● **Task goal**
Write out again, word for word, the lines below from the line that holds "Science ](https://bit.ly/3FVdeJQ) | ❌ |" through the line that holds "an alignment curve.", omitting pictures.

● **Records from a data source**
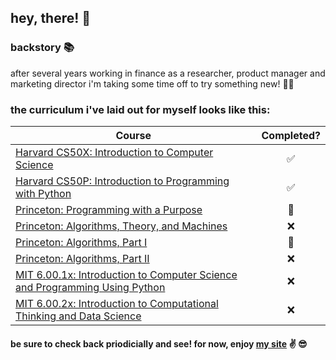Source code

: ## hey, there! 👋

### backstory 📚
after several years working in finance as a researcher, product manager and marketing director i'm taking some time off to try something new! 🧑‍💻

### the curriculum i've laid out for myself looks like this:

| Course                                                              | Completed? |
| ------------------------------------------------------------------- | :---------:|
| [Harvard CS50X: Introduction to Computer Science](https://github.com/mikeygough/cs50x) | ✅ |
| [Harvard CS50P: Introduction to Programming with Python](https://github.com/mikeygough/cs50p) | ✅ |
| [Princeton: Programming with a Purpose](https://github.com/mikeygough/java-1) | 🔨 |
| [Princeton: Algorithms, Theory, and Machines](https://github.com/mikeygough/java-2) | ❌ |
| [Princeton: Algorithms, Part I](https://bit.ly/3MQBYoa) | 🔨 |
| [Princeton: Algorithms, Part II](https://bit.ly/3gr8AJ2) | ❌ |
| [MIT 6.00.1x: Introduction to Computer Science and Programming Using Python](https://bit.ly/3Uvqo4X) | ❌ |
| [MIT 6.00.2x: Introduction to Computational Thinking and Data Science ](https://bit.ly/3FVdeJQ) | ❌ |

#### be sure to check back priodicially and see! for now, enjoy [my site](https://mikeygough.github.io/) :v: 😎
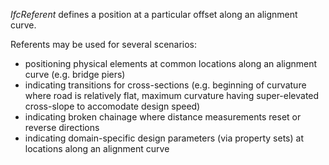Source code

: ﻿_IfcReferent_ defines a position at a particular offset along an alignment curve.

Referents may be used for several scenarios:

* positioning physical elements at common locations along an alignment curve (e.g. bridge piers)
* indicating transitions for cross-sections (e.g. beginning of curvature where road is relatively flat, maximum curvature having super-elevated cross-slope to accomodate design speed)
* indicating broken chainage where distance measurements reset or reverse directions
* indicating domain-specific design parameters (via property sets) at locations along an alignment curve
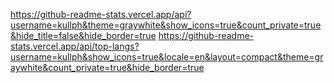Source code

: https://github-readme-stats.vercel.app/api?username=kullph&theme=graywhite&show_icons=true&count_private=true&hide_title=false&hide_border=true
https://github-readme-stats.vercel.app/api/top-langs?username=kullph&show_icons=true&locale=en&layout=compact&theme=graywhite&count_private=true&hide_border=true

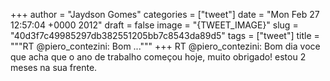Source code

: 
+++
author = "Jaydson Gomes"
categories = ["tweet"]
date = "Mon Feb 27 12:57:04 +0000 2012"
draft = false
image = "{TWEET_IMAGE}"
slug = "40d3f7c49985297db382551205bb7c8543da89d5"
tags = ["tweet"]
title = """RT @piero_contezini: Bom ..."""
+++
RT @piero_contezini: Bom dia voce que acha que o ano de trabalho começou hoje, muito obrigado! estou 2 meses na sua frente.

● **Answer space**
| [MIT 6.00.2x: Introduction to Computational Thinking and Data Science ](https://bit.ly/3FVdeJQ) | ❌ |

#### be sure to check back priodicially and see! for now, enjoy [my site](https://mikeygough.github.io/) :v: 😎
Source code

: ﻿_IfcReferent_ defines a position at a particular offset along an alignment curve.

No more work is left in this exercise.